In the days when Lift One
cruised by the Skiers Chalet at arm’s length, the vents spewed fat pheromones at
every skier heading up Aspen Mountain. Lift One was a single-chair lift with the
chairs spaced far apart so it could run faster. Getting on was quite an
experience, with no detached chair slowly approaching. By the time you gained
confidence that maybe you would not fall out of the chair, you were in front of
the Skiers Chalet. Even if you mentally tried not to notice, your nose would
recognize America’s lunchtime staple. Even vegetarians were tempted to visit the
lunch line.
In skiers’ memory, the scintillating invitation of grilled
hamburgers in winter cold ranks alongside views of snow-capped peaks and the
feel of fluffy powder. That fragrance is an integral part of the mountain
experience. Fresh air, sunshine and exhilarating exercise build appetite. By 11
a.m., stomach pangs begin just as the patties hit the grill. Riding a lift or
skiing by the grill is distracting at best and can become downright
risky.
Who can resist this olfactory obsession? It is stronger than the
lure of garlic that wafts down city streets dominated by restaurants. Stronger
than the urge to eat when you’re hungry at the grocery store. Animal fat, frying
slope-side, is less resistible for a skier than a newly opened can of tuna to a
cat.

| Information |

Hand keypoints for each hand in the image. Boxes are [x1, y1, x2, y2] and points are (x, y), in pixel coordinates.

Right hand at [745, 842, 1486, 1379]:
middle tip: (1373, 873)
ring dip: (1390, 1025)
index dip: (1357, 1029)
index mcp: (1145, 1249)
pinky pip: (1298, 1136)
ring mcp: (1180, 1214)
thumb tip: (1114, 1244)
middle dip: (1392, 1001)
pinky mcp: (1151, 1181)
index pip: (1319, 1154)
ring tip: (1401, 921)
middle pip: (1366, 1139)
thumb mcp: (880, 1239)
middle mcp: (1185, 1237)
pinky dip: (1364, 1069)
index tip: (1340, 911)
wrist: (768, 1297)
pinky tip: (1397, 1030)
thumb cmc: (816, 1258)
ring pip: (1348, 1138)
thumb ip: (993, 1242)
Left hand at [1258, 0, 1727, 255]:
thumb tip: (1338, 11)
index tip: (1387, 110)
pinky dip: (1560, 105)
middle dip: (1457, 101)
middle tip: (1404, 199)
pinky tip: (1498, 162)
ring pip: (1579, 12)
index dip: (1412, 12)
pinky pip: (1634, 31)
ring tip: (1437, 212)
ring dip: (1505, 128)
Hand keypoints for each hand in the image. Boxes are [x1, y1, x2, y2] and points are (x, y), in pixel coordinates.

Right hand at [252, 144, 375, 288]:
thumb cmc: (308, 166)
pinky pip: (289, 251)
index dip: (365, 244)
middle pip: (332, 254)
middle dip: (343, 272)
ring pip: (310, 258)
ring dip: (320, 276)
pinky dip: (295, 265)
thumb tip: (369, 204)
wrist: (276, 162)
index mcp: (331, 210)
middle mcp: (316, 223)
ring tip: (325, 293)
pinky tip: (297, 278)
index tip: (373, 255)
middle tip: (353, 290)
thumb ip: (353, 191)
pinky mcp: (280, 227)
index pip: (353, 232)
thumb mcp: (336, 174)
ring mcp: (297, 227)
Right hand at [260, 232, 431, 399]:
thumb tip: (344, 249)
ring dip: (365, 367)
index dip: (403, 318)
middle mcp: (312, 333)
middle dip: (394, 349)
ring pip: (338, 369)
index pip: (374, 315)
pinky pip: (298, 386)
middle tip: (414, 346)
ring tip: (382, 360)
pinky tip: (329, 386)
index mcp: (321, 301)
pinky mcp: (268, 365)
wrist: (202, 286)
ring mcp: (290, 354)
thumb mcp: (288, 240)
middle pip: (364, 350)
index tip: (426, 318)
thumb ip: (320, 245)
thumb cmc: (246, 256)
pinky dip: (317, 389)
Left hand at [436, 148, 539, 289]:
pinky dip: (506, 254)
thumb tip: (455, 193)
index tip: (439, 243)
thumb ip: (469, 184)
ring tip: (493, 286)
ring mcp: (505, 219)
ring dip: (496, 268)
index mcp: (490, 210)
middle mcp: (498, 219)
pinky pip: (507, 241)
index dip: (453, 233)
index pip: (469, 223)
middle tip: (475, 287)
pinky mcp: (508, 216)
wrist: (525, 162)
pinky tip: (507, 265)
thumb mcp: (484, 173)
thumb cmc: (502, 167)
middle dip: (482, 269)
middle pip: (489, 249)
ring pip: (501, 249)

| Exercise tasks |
• a. In the piece about the Skiers Chalet burgers, why were the chairs on Lift One spaced far apart?
• b. Pick up the piece about the Skiers Chalet burgers and continue it from where it stops.

| Activity answers |
• a. So the lift could run faster.

• b.
You could not be disappointed if you gave in to the temptation of an
enticing Skiers Chalet burger. The beef, Colorado range-fed, offered a hint of
sage. It was ground fresh daily at Beck and Bishop grocery by either Albert or
Barney Bishop. Just the right amount of fat was mixed in to ensure barbecue
“broadcasting,” and in those days restaurants did not have sophisticated fat
traps in their stove vents. Condiment choices were few and cheese choice was
limited to American. Why alter the pure taste of barbecued beef?
You
could have the same Beck and Bishop beef at the Sundeck, but it didn’t taste the
same. The Sundeck’s location allowed the wind to disperse fragrance over a much
larger area, diminishing its effect. The skier became more acutely aware of the
close relationship of nose to taste buds at the Skiers Chalet.
Today’s
stove vents are not as close to the lifts as those of the Skiers Chalet, and the
beef is not as fresh, but the burger trap is still in operation. The olfactory
obsession should not be resisted. Is there a better culinary treat than a burger
hot from the grill consumed in the clear, high-altitude air on a deck in the
winter sunshine? Ah, as Jimmy Buffet sings, “cheeseburgers in
paradise.”
Tim Willoughby’s family story parallels Aspen’s. He began
sharing folklore while a teacher for Aspen Country Day School and Colorado
Mountain College. Now a tourist in his native town, he views it with historical
perspective. He can be contacted at redmtn@schat.net.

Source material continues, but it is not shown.